Jan. 21, 2022
In a unanimous vote, the East Hampton Town Board on Jan. 20 approved a resolution to deactivate East Hampton Airport (HTO) through a temporary closure on March 1, and reopen it three days later as a “new airport,” a private-use facility subject to prior permission required conditions.
The brief closure process is intended to enable the town to gain ability to institute restrictions, such as curfews; prohibition or reduction of what the town refers to as “commercial operations;” targeted reductions in operations of specific kinds of aircraft such as jets, seaplanes and helicopters; and limitations on aviation activities to only those specifically approved by the town.

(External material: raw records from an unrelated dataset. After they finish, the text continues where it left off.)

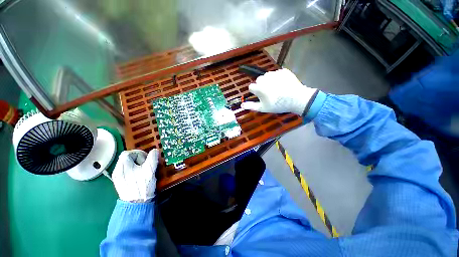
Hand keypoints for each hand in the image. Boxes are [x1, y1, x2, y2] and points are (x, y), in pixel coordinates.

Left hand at [112, 149, 158, 202]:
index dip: (138, 153)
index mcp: (123, 166)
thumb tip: (155, 150)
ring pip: (126, 165)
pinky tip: (138, 176)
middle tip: (145, 165)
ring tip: (143, 171)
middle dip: (137, 159)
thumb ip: (152, 158)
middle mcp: (117, 170)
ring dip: (135, 165)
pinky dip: (132, 170)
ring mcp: (117, 177)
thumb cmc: (143, 185)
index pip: (128, 153)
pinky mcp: (119, 182)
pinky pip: (125, 171)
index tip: (146, 159)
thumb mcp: (150, 169)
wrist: (136, 204)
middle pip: (126, 158)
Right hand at [241, 69, 317, 115]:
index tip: (261, 97)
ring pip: (267, 76)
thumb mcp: (263, 108)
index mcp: (258, 87)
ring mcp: (274, 73)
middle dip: (261, 85)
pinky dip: (278, 78)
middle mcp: (264, 78)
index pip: (251, 87)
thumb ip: (251, 106)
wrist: (296, 99)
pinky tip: (283, 85)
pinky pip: (277, 74)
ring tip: (277, 89)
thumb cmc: (277, 105)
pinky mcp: (283, 71)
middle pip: (259, 80)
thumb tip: (241, 105)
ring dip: (269, 81)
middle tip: (269, 93)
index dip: (255, 92)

Outright closure of HTO was another possibility considered by the board following the expiration of FAA grant assurances last year, which were among the federal obligations requiring the town to provide unrestricted public access to the east Long Island, NY facility.
The board intends to unveil details of any planned operational restrictions in May, though Alex Gertsen, NBAA’s director of airports and ground infrastructure, noted several questions remain about the town’s decisions.
“We do not see the path to a private-use airport in order to institute restrictions to be viable as proposed by the town, and its ability to receive FAA approval for this course of action remains to be seen,” he said. “Nevertheless, choosing this option indicates the town recognizes the value of its airport, and NBAA appreciates the town board making a commitment to keeping HTO open so that it can continue to play an important role and to serve the communities on the east end of the island.”
NBAA has long fought to preserve access for all types of operations at HTO, including joining with local stakeholders in combating noise restrictions and curfews at the airport in 2015-2016. Recently, NBAA joined other aviation groups to support a lawsuit filed by a helicopter operator challenging the town’s prohibition of special VFR operations. The court has issued a temporary restraining order to that action, with a final decision pending.
“Pilots and operators of all types of aircraft have demonstrated commitment for over a decade to fly neighborly and to develop procedures and routes to reduce noise impacts on surrounding communities, affirming to the town that the industry is committed to find solutions to be a good neighbor with surrounding residents,” Gertsen said.
As airport proponents now consider future actions in response to the board’s vote, Gertsen invited operators affected by potential restrictions at HTO to contact him at email@example.com and become engaged in the process.
“We are closely monitoring the developments and working with the town, the FAA and other local and national organizations to help shape the future of the airport,” he said.